Kitewheel’s “State of the Consumer Journey 2016 Report” looked at over one billion brand/customer interactions and found that email remains a key comms tool for marketers.

Though the bulk of interaction volume occurs on social media (48 per cent), social’s overall share of interactions declined 23 per cent year-over-year. Apps were the fastest growing channel, with interactions increasing tenfold from 2014 to 2015.

Retailers are the busiest brands, orchestrating 50 per cent of journey interactions tracked in 2015. The travel and healthcare sectors contributed at 15 per cent and 12 per cent respectively.

Read more…

UK wearable market will surpass £1 billion this year

Brits will buy five million wearables in 2015 to push the market into seven figures for the first time.

CCS Insight estimates that by the end of 2016 there will be about 10 million wearable devices in use in the UK – and the total will triple to almost 33 million units by 2020.

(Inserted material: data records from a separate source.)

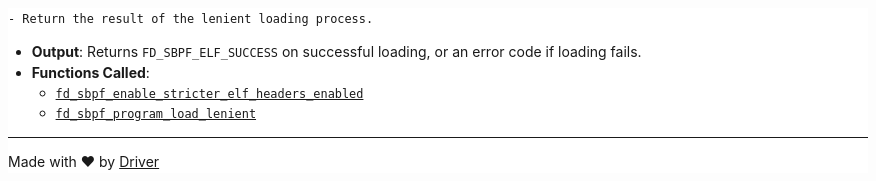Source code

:     - Return the result of the lenient loading process.
- **Output**: Returns `FD_SBPF_ELF_SUCCESS` on successful loading, or an error code if loading fails.
- **Functions Called**:
    - [`fd_sbpf_enable_stricter_elf_headers_enabled`](<fd_sbpf_loader.h.md#fd_sbpf_enable_stricter_elf_headers_enabled>)
    - [`fd_sbpf_program_load_lenient`](<#fd_sbpf_program_load_lenient>)



---
Made with ❤️ by [Driver](https://www.driver.ai/)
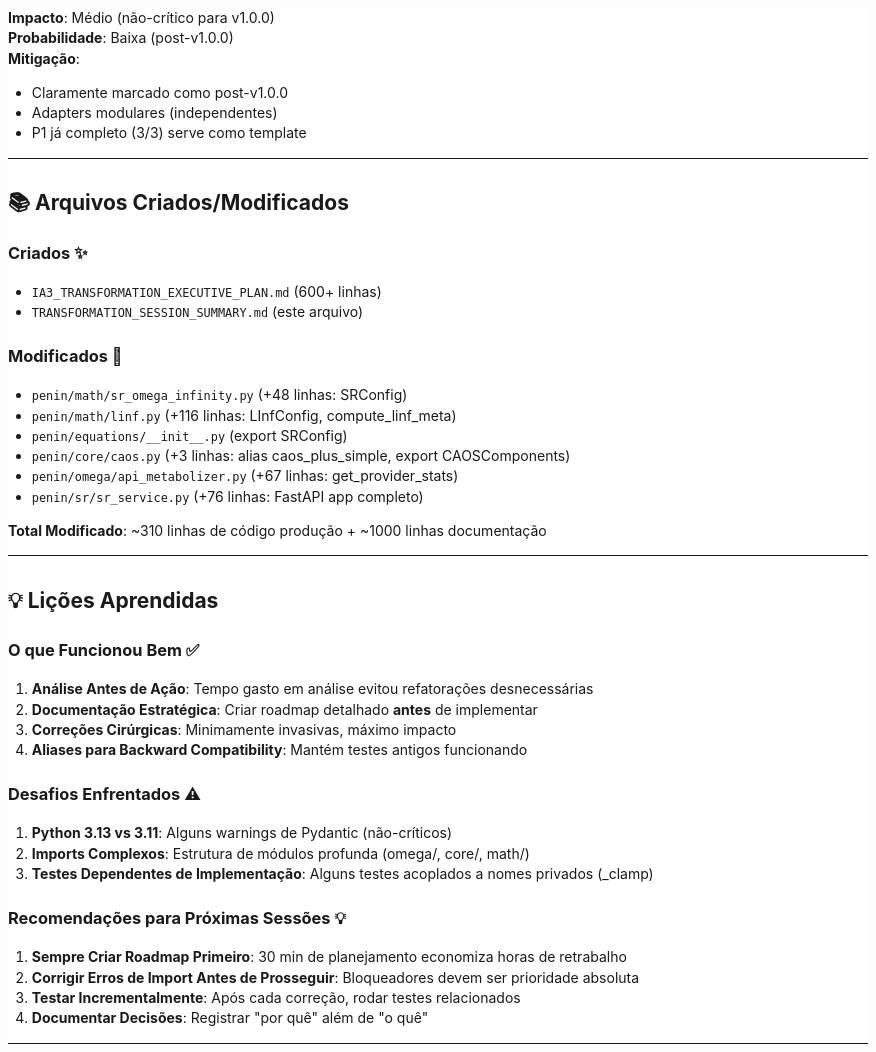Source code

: **Impacto**: Médio (não-crítico para v1.0.0)  
**Probabilidade**: Baixa (post-v1.0.0)  
**Mitigação**: 
- Claramente marcado como post-v1.0.0
- Adapters modulares (independentes)
- P1 já completo (3/3) serve como template

---

## 📚 Arquivos Criados/Modificados

### **Criados** ✨

- `IA3_TRANSFORMATION_EXECUTIVE_PLAN.md` (600+ linhas)
- `TRANSFORMATION_SESSION_SUMMARY.md` (este arquivo)

### **Modificados** 🔧

- `penin/math/sr_omega_infinity.py` (+48 linhas: SRConfig)
- `penin/math/linf.py` (+116 linhas: LInfConfig, compute_linf_meta)
- `penin/equations/__init__.py` (export SRConfig)
- `penin/core/caos.py` (+3 linhas: alias caos_plus_simple, export CAOSComponents)
- `penin/omega/api_metabolizer.py` (+67 linhas: get_provider_stats)
- `penin/sr/sr_service.py` (+76 linhas: FastAPI app completo)

**Total Modificado**: ~310 linhas de código produção + ~1000 linhas documentação

---

## 💡 Lições Aprendidas

### **O que Funcionou Bem** ✅

1. **Análise Antes de Ação**: Tempo gasto em análise evitou refatorações desnecessárias
2. **Documentação Estratégica**: Criar roadmap detalhado **antes** de implementar
3. **Correções Cirúrgicas**: Minimamente invasivas, máximo impacto
4. **Aliases para Backward Compatibility**: Mantém testes antigos funcionando

### **Desafios Enfrentados** ⚠️

1. **Python 3.13 vs 3.11**: Alguns warnings de Pydantic (não-críticos)
2. **Imports Complexos**: Estrutura de módulos profunda (omega/, core/, math/)
3. **Testes Dependentes de Implementação**: Alguns testes acoplados a nomes privados (_clamp)

### **Recomendações para Próximas Sessões** 💡

1. **Sempre Criar Roadmap Primeiro**: 30 min de planejamento economiza horas de retrabalho
2. **Corrigir Erros de Import Antes de Prosseguir**: Bloqueadores devem ser prioridade absoluta
3. **Testar Incrementalmente**: Após cada correção, rodar testes relacionados
4. **Documentar Decisões**: Registrar "por quê" além de "o quê"

---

Fitness trackers continue to dominate the category, with 1.7 million expected to be sold this year. Value-wise, ‘smartphone companions’ are top. These items, including the Apple Watch, will be worth almost £300 million in 2016. And shipments will grow from 1.5 million in 2016 to 3.6 million in 2020.

George Jijiashvili, analyst for wearables at CCS Insight, said the market might be growing but it is still far from established. “The real challenge now lies in making sure people who have a wearable device keep on using it rather than abandoning it after a few months,” he said.

CCS Insight also expects around 800,000 virtual reality headsets will be sold this year in the UK, and that the sector will account for over a quarter of the UK wearables market by value in 2020.

Read more…

Cities could waste $341 billion on ill-considered IoT projects

Stakeholders must agree on a common set of IoT standards to avoid wasting hundreds of millions of dollars, says Machina Research.

It estimates city authorities could spend $1.12 trillion to implement smart city deployments by 2025. But using
standardised solutions would bring the cost down to $781 billion – a saving of $341 billion.

Machina cites interoperability, freedom from vendor lock-in, and reduced systems integration as the key areas where costs could be reduced.

The introduction of standards-based IoT solutions would also create simpler processes for building new applications and allow easier replication of schemes.

“The existing ‘internet of silos’ approach to IoT deployment is delaying the widespread adoption of IoT solutions, including smart cities,” said Jeremy Green, lead author of the report. “Our research demonstrates that open standards can help to solve both challenges, ensuring money is invested more efficiently, and dramatically accelerating IoT adoption and growth.”

Read more…

Seven in ten Brits now use mobile banking services

The mobilisation of banking in the UK is almost complete, with the vast majority if account holders accessing services by smartphone.

Juniper Research says 70 per cent do mobile banking and that 98 per cent are “very” or “quite” happy with the service they are receiving. However, banks need to be vigilant since a third (31 per cent) of customers would consider moving their account to another bank if they had a bad experience.

While digital banking is now mainstream a sizeable number of consumers still prefer face to face transactions, said the ‘Worldwide Digital Banking: Mobile, Online & Wearable 2015-2020’ report.